Exercise details:
Look through the records and copy each line that has "carry" in it.

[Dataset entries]
================================

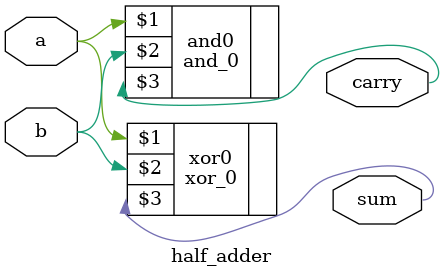
<source format=v>
`include "xor_0.v"

module half_adder(
  input wire a,
  input wire b,
  output wire sum,
  output wire carry
);
  xor_0 xor0(a, b, sum);
  and_0 and0(a, b, carry);
endmodule

</source>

================================

Answer section:
  output wire carry
  and_0 and0(a, b, carry);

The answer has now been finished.